Desde o ano passado, Saci, ser encantado conhecido de tantas pessoas, tem dado sua cara no Circuito Mato Grosso. Certamente encontrou terras férteis para suas traquinagens. “O Saci e o Jacutinga” (21.06.2021), “Dia do escritor: papo sobre Saci” (20.07.21), “Dia do folclore: conversas com Saci” (23.08.2021), “Centenário de Paulo Freire: sacizada em festa” (20.09.21) e “Saci x Halloween ou Saci & Halloween” (01.11.2021).
Depois de um bom sumiço, retorna a este palco, açulado pelo recente lançamento de “Gervane de Paula: antologia crítica”, livro organizado por Carolina Marcório e Willian Gama, publicado pela Entrelinhas Editora. E foi nessa agitada noite cuiabana que o Saci mostrou sua cara. Melhor dizendo, suas caras, porque no resultado do inquérito sobre o Saci, Monteiro Lobato comprovou lá pelos idos de 1918 que tem Saci de tudo que é jeito. Tem Saci pra todo gosto. Ainda que Juca tenha se debruçado sobre a figura negra, sem uma perna, transbordante de alegria e fazedor de traquinagens, muitos Sacis existiram antes e depois de seus escritos.

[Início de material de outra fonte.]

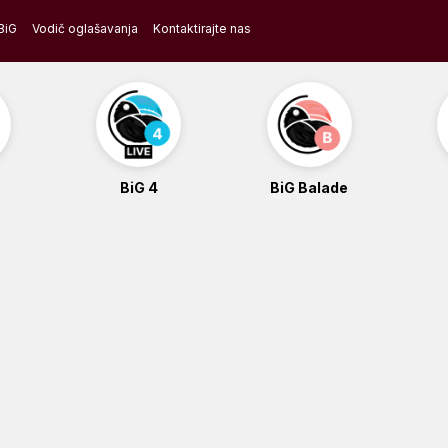
BiG
Vodič oglašavanja
Kontaktirajte nas
BiG 4
BiG Balade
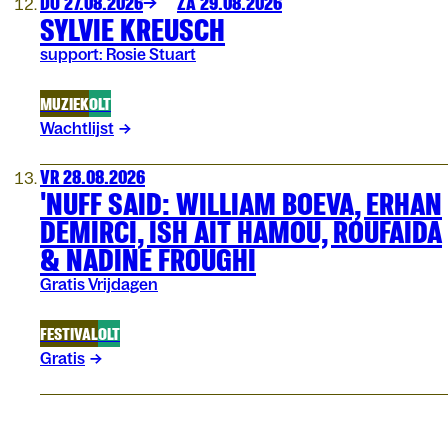
DO 27.08.2026
ZA 29.08.2026
SYLVIE KREUSCH
support: Rosie Stuart
MUZIEK
OLT
Wachtlijst
VR 28.08.2026
'NUFF SAID: WILLIAM BOEVA, ERHAN
DEMIRCI, ISH AIT HAMOU, ROUFAIDA
& NADINE FROUGHI
Gratis Vrijdagen
FESTIVAL
OLT
Gratis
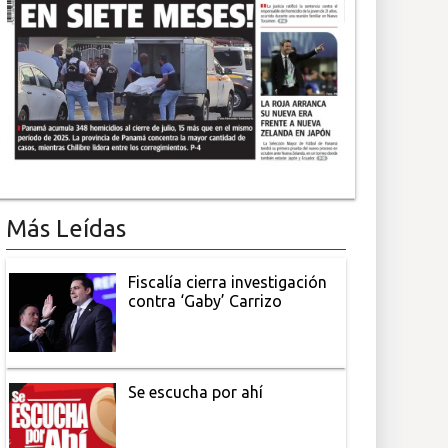
Más Leídas
Fiscalía cierra investigación
contra ‘Gaby’ Carrizo
Se escucha por ahí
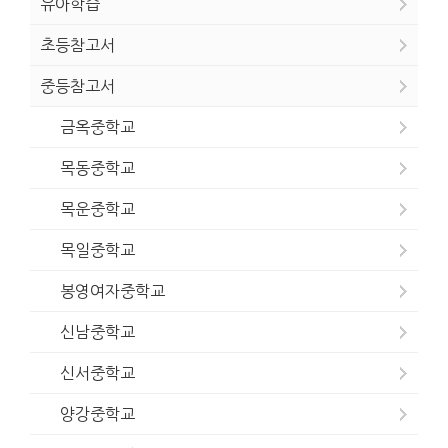
유아학습
초등참고서
중등참고서
금옥중학교
목동중학교
목운중학교
목일중학교
봉영여자중학교
신남중학교
신서중학교
양강중학교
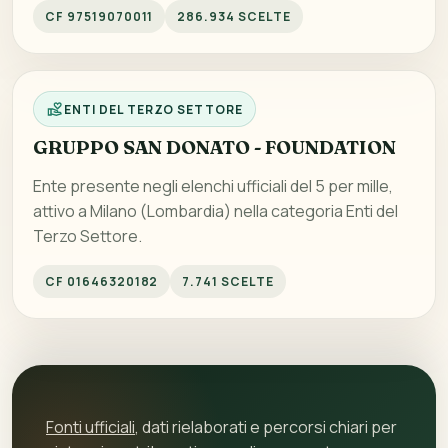
CF 97519070011
286.934 SCELTE
ENTI DEL TERZO SETTORE
GRUPPO SAN DONATO - FOUNDATION
Ente presente negli elenchi ufficiali del 5 per mille,
attivo a Milano (Lombardia) nella categoria Enti del
Terzo Settore.
CF 01646320182
7.741 SCELTE
Fonti ufficiali
, dati rielaborati e percorsi chiari per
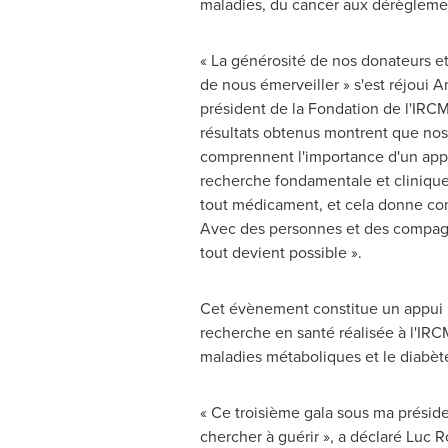
maladies, du cancer aux dérègleme
« La générosité de nos donateurs e
de nous émerveiller » s'est réjoui A
président de la Fondation de l'IRCM
résultats obtenus montrent que nos
comprennent l'importance d'un app
recherche fondamentale et clinique, 
tout médicament, et cela donne conf
Avec des personnes et des compagn
tout devient possible ».
Cet évènement constitue un appui 
recherche en santé réalisée à l'IRC
maladies métaboliques et le diabète
« Ce troisième gala sous ma préside
chercher à guérir », a déclaré
Luc R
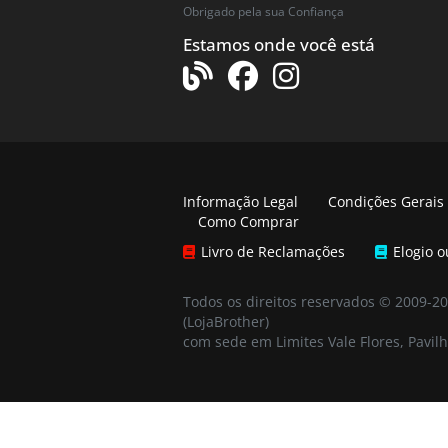
Obrigado pela sua Confiança
Estamos onde você está
Informação Legal
Condições Gerais
Como Comprar
Livro de Reclamações
Elogio 
Todos os direitos reservados © 2009-2
(LojaBrother)
com sede em Limites Vale Flores, Pavilh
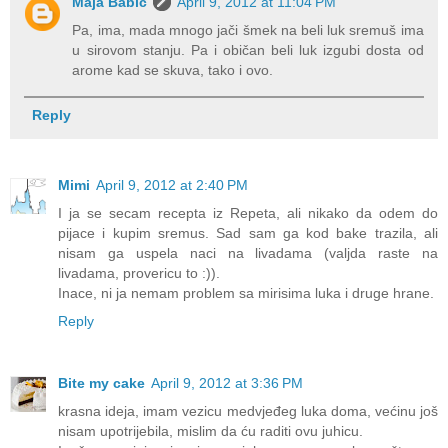
Maja Babić
April 9, 2012 at 11:04 PM
Pa, ima, mada mnogo jači šmek na beli luk sremuš ima
u sirovom stanju. Pa i običan beli luk izgubi dosta od
arome kad se skuva, tako i ovo.
Reply
Mimi
April 9, 2012 at 2:40 PM
I ja se secam recepta iz Repeta, ali nikako da odem do
pijace i kupim sremus. Sad sam ga kod bake trazila, ali
nisam ga uspela naci na livadama (valjda raste na
livadama, provericu to :)).
Inace, ni ja nemam problem sa mirisima luka i druge hrane.
Reply
Bite my cake
April 9, 2012 at 3:36 PM
krasna ideja, imam vezicu medvjeđeg luka doma, većinu još
nisam upotrijebila, mislim da ću raditi ovu juhicu.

Na galeria, Saci não usava disfarce algum. Ia na cara de pau. Pelo contrário, estava do jeito que Deus o fez. Vestido com a própria pele que contrasta com o bocão vermelho, ornando com seu chapéu, soltando fumaceira pelo cachimbo. E mais: existia com sua inquestionável pinta de “herói trapaceiro” ou trickster, termo bastante comum nos estudos do folclore e da religião. Em meio aos presentes, fazia papel de vilão como de herói civilizador, ao gosto do freguês.
“Um personagem ambíguo e contraditório”, nas palavras de Renato da Silva Queirós, um dos tantos pais brasileiros de Saci (porque ele tem pai espalhado pelos cinco continentes). Mas, o que vale dizer é que todo cuidado é pouco quando se trata de Saci e de Sacisa, esta bem descrita por José Roberto Torero. Seja Saci, seja Sacisa, são elementos da natureza com domínio do fogo, da fertilidade, entendedores de plantas medicinais e práticas de cura. Podem mostrar-se violentos, pacíficos, solitários, amantes do viver errante, da transgressão. Gostam de jogar com o inesperado, o indefinido. Alguns Sacis, conhecedores de estratagemas, são violadores de tabus, a satisfazer desejos coletivos.
São os Sacis simultaneamente criadores e destruidores; doadores e enganadores. Algumas espécies possuem características fálicas pronunciadas, ainda que digam alguns de seus entendidos que raramente sua sexualidade tenha intento procriativo. Será verdade? Mas, então, de onde vem a Sacisada de Lobato quando promoveu uma festa para a sua contagem?
Por deleite sexual ou por procriação, isso não vem ao caso (ou vem?), os Sacis de Gervane de Paula, manifestam linguagens que libertam expressões, aquilo que pouco se fala dos Sacis. Nas duas obras “Crack is wack” (2018), “Tamanha é documenta de Kassel” (2017), “A lenda” (2017), “Magia negra” (2017), o Saci é o personagem que apanha flagrantes da vida, a denunciar as velhas mas ainda sólidas linhas obstinadas que dividem gentes para lá e para cá. E o danado do menino negrinho é a síntese de muitas lutas, o anti-herói das manipulações da ordem dominante.
Anna Maria Ribeiro Costa é etnóloga, escritora e filatelista na temática ‘Povos Indígenas nas Américas’.